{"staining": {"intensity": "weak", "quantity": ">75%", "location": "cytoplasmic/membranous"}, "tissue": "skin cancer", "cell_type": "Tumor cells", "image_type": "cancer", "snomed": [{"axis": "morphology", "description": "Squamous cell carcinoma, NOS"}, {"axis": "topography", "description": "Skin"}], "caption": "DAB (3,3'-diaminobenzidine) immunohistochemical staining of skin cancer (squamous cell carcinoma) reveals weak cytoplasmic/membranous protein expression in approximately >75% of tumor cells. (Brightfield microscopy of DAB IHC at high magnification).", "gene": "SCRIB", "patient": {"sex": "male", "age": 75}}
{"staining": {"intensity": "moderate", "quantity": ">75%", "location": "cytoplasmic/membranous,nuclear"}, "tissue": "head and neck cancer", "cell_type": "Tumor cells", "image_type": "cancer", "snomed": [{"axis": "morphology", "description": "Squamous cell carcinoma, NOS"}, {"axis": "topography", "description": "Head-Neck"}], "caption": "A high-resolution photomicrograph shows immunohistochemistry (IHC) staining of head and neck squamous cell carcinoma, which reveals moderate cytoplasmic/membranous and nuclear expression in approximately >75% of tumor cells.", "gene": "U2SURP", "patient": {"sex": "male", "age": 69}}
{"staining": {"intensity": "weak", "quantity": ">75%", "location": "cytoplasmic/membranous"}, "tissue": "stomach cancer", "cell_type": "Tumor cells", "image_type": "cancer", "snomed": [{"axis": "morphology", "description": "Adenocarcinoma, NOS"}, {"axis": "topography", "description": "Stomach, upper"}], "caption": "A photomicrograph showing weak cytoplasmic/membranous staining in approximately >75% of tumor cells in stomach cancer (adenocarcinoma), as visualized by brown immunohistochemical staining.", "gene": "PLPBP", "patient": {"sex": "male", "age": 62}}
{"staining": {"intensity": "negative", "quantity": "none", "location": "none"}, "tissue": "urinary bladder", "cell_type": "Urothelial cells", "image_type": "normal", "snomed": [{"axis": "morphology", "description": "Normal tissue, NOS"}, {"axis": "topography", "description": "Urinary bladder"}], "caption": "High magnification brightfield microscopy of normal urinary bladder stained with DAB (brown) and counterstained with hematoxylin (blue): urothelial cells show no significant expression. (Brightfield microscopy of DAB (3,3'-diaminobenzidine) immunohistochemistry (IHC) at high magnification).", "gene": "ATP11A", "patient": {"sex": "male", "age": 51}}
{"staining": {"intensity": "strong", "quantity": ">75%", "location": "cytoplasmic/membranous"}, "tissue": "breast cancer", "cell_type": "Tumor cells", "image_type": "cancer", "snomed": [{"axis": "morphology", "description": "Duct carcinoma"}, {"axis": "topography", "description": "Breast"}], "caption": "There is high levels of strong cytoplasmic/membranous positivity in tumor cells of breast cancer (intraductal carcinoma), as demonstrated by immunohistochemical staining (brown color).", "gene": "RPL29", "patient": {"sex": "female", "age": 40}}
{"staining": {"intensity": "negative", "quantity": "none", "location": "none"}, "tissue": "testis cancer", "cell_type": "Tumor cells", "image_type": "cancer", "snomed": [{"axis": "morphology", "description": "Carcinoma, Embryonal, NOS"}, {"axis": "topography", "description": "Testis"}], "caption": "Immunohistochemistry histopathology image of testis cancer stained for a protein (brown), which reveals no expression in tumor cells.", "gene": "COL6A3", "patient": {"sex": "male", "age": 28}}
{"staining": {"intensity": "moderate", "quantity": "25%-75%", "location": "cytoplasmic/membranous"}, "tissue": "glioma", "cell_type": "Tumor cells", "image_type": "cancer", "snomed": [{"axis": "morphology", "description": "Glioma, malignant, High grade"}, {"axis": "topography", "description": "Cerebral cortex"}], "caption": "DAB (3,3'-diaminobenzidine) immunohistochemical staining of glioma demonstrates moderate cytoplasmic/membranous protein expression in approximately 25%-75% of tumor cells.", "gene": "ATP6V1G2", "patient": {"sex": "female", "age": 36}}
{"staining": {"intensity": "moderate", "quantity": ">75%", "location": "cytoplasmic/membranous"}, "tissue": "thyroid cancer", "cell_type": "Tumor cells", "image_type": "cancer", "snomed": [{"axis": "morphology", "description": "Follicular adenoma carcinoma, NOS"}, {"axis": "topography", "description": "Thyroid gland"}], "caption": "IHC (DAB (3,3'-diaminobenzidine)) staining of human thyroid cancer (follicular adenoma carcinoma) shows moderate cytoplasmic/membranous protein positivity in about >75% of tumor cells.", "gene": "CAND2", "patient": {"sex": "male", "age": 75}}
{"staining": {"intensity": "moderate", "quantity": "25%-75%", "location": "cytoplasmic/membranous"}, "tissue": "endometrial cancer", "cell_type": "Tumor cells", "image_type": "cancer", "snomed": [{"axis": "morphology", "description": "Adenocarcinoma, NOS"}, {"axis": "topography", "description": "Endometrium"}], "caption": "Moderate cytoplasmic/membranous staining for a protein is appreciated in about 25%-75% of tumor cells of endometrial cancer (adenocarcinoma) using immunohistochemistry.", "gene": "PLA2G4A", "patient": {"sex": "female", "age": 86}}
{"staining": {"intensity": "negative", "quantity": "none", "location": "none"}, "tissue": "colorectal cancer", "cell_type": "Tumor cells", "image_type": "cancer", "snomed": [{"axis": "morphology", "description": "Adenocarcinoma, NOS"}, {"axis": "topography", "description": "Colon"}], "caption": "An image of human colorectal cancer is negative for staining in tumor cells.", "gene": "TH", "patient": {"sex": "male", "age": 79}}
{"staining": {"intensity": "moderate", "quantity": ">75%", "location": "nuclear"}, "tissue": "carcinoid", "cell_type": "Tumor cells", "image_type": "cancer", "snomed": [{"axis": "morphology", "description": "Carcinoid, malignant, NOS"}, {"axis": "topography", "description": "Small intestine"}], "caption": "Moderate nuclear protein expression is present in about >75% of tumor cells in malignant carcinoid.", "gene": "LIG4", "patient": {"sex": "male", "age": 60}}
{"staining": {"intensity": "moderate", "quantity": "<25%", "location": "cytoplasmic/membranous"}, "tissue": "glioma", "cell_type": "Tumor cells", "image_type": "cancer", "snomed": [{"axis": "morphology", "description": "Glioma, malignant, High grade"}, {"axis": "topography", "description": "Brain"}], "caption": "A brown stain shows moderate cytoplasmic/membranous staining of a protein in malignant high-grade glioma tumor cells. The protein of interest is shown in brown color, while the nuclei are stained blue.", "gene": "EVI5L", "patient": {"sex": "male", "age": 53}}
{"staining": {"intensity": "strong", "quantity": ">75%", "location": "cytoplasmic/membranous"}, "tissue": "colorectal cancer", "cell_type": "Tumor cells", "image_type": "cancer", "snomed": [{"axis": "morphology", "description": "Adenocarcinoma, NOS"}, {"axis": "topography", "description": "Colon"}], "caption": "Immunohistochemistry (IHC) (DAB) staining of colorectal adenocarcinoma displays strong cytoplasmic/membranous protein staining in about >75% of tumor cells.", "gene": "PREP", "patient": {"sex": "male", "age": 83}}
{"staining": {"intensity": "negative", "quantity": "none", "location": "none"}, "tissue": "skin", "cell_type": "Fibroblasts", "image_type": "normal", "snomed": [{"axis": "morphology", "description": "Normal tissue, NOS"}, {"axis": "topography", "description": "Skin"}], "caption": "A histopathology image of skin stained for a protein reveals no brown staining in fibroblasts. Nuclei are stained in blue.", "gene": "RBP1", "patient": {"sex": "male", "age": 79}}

Required action: Once more, write out the entries exactly as they were written.

Answer section:
{"staining": {"intensity": "weak", "quantity": ">75%", "location": "cytoplasmic/membranous"}, "tissue": "skin cancer", "cell_type": "Tumor cells", "image_type": "cancer", "snomed": [{"axis": "morphology", "description": "Squamous cell carcinoma, NOS"}, {"axis": "topography", "description": "Skin"}], "caption": "DAB (3,3'-diaminobenzidine) immunohistochemical staining of skin cancer (squamous cell carcinoma) reveals weak cytoplasmic/membranous protein expression in approximately >75% of tumor cells. (Brightfield microscopy of DAB IHC at high magnification).", "gene": "SCRIB", "patient": {"sex": "male", "age": 75}}
{"staining": {"intensity": "moderate", "quantity": ">75%", "location": "cytoplasmic/membranous,nuclear"}, "tissue": "head and neck cancer", "cell_type": "Tumor cells", "image_type": "cancer", "snomed": [{"axis": "morphology", "description": "Squamous cell carcinoma, NOS"}, {"axis": "topography", "description": "Head-Neck"}], "caption": "A high-resolution photomicrograph shows immunohistochemistry (IHC) staining of head and neck squamous cell carcinoma, which reveals moderate cytoplasmic/membranous and nuclear expression in approximately >75% of tumor cells.", "gene": "U2SURP", "patient": {"sex": "male", "age": 69}}
{"staining": {"intensity": "weak", "quantity": ">75%", "location": "cytoplasmic/membranous"}, "tissue": "stomach cancer", "cell_type": "Tumor cells", "image_type": "cancer", "snomed": [{"axis": "morphology", "description": "Adenocarcinoma, NOS"}, {"axis": "topography", "description": "Stomach, upper"}], "caption": "A photomicrograph showing weak cytoplasmic/membranous staining in approximately >75% of tumor cells in stomach cancer (adenocarcinoma), as visualized by brown immunohistochemical staining.", "gene": "PLPBP", "patient": {"sex": "male", "age": 62}}
{"staining": {"intensity": "negative", "quantity": "none", "location": "none"}, "tissue": "urinary bladder", "cell_type": "Urothelial cells", "image_type": "normal", "snomed": [{"axis": "morphology", "description": "Normal tissue, NOS"}, {"axis": "topography", "description": "Urinary bladder"}], "caption": "High magnification brightfield microscopy of normal urinary bladder stained with DAB (brown) and counterstained with hematoxylin (blue): urothelial cells show no significant expression. (Brightfield microscopy of DAB (3,3'-diaminobenzidine) immunohistochemistry (IHC) at high magnification).", "gene": "ATP11A", "patient": {"sex": "male", "age": 51}}
{"staining": {"intensity": "strong", "quantity": ">75%", "location": "cytoplasmic/membranous"}, "tissue": "breast cancer", "cell_type": "Tumor cells", "image_type": "cancer", "snomed": [{"axis": "morphology", "description": "Duct carcinoma"}, {"axis": "topography", "description": "Breast"}], "caption": "There is high levels of strong cytoplasmic/membranous positivity in tumor cells of breast cancer (intraductal carcinoma), as demonstrated by immunohistochemical staining (brown color).", "gene": "RPL29", "patient": {"sex": "female", "age": 40}}
{"staining": {"intensity": "negative", "quantity": "none", "location": "none"}, "tissue": "testis cancer", "cell_type": "Tumor cells", "image_type": "cancer", "snomed": [{"axis": "morphology", "description": "Carcinoma, Embryonal, NOS"}, {"axis": "topography", "description": "Testis"}], "caption": "Immunohistochemistry histopathology image of testis cancer stained for a protein (brown), which reveals no expression in tumor cells.", "gene": "COL6A3", "patient": {"sex": "male", "age": 28}}
{"staining": {"intensity": "moderate", "quantity": "25%-75%", "location": "cytoplasmic/membranous"}, "tissue": "glioma", "cell_type": "Tumor cells", "image_type": "cancer", "snomed": [{"axis": "morphology", "description": "Glioma, malignant, High grade"}, {"axis": "topography", "description": "Cerebral cortex"}], "caption": "DAB (3,3'-diaminobenzidine) immunohistochemical staining of glioma demonstrates moderate cytoplasmic/membranous protein expression in approximately 25%-75% of tumor cells.", "gene": "ATP6V1G2", "patient": {"sex": "female", "age": 36}}
{"staining": {"intensity": "moderate", "quantity": ">75%", "location": "cytoplasmic/membranous"}, "tissue": "thyroid cancer", "cell_type": "Tumor cells", "image_type": "cancer", "snomed": [{"axis": "morphology", "description": "Follicular adenoma carcinoma, NOS"}, {"axis": "topography", "description": "Thyroid gland"}], "caption": "IHC (DAB (3,3'-diaminobenzidine)) staining of human thyroid cancer (follicular adenoma carcinoma) shows moderate cytoplasmic/membranous protein positivity in about >75% of tumor cells.", "gene": "CAND2", "patient": {"sex": "male", "age": 75}}
{"staining": {"intensity": "moderate", "quantity": "25%-75%", "location": "cytoplasmic/membranous"}, "tissue": "endometrial cancer", "cell_type": "Tumor cells", "image_type": "cancer", "snomed": [{"axis": "morphology", "description": "Adenocarcinoma, NOS"}, {"axis": "topography", "description": "Endometrium"}], "caption": "Moderate cytoplasmic/membranous staining for a protein is appreciated in about 25%-75% of tumor cells of endometrial cancer (adenocarcinoma) using immunohistochemistry.", "gene": "PLA2G4A", "patient": {"sex": "female", "age": 86}}
{"staining": {"intensity": "negative", "quantity": "none", "location": "none"}, "tissue": "colorectal cancer", "cell_type": "Tumor cells", "image_type": "cancer", "snomed": [{"axis": "morphology", "description": "Adenocarcinoma, NOS"}, {"axis": "topography", "description": "Colon"}], "caption": "An image of human colorectal cancer is negative for staining in tumor cells.", "gene": "TH", "patient": {"sex": "male", "age": 79}}
{"staining": {"intensity": "moderate", "quantity": ">75%", "location": "nuclear"}, "tissue": "carcinoid", "cell_type": "Tumor cells", "image_type": "cancer", "snomed": [{"axis": "morphology", "description": "Carcinoid, malignant, NOS"}, {"axis": "topography", "description": "Small intestine"}], "caption": "Moderate nuclear protein expression is present in about >75% of tumor cells in malignant carcinoid.", "gene": "LIG4", "patient": {"sex": "male", "age": 60}}
{"staining": {"intensity": "moderate", "quantity": "<25%", "location": "cytoplasmic/membranous"}, "tissue": "glioma", "cell_type": "Tumor cells", "image_type": "cancer", "snomed": [{"axis": "morphology", "description": "Glioma, malignant, High grade"}, {"axis": "topography", "description": "Brain"}], "caption": "A brown stain shows moderate cytoplasmic/membranous staining of a protein in malignant high-grade glioma tumor cells. The protein of interest is shown in brown color, while the nuclei are stained blue.", "gene": "EVI5L", "patient": {"sex": "male", "age": 53}}
{"staining": {"intensity": "strong", "quantity": ">75%", "location": "cytoplasmic/membranous"}, "tissue": "colorectal cancer", "cell_type": "Tumor cells", "image_type": "cancer", "snomed": [{"axis": "morphology", "description": "Adenocarcinoma, NOS"}, {"axis": "topography", "description": "Colon"}], "caption": "Immunohistochemistry (IHC) (DAB) staining of colorectal adenocarcinoma displays strong cytoplasmic/membranous protein staining in about >75% of tumor cells.", "gene": "PREP", "patient": {"sex": "male", "age": 83}}
{"staining": {"intensity": "negative", "quantity": "none", "location": "none"}, "tissue": "skin", "cell_type": "Fibroblasts", "image_type": "normal", "snomed": [{"axis": "morphology", "description": "Normal tissue, NOS"}, {"axis": "topography", "description": "Skin"}], "caption": "A histopathology image of skin stained for a protein reveals no brown staining in fibroblasts. Nuclei are stained in blue.", "gene": "RBP1", "patient": {"sex": "male", "age": 79}}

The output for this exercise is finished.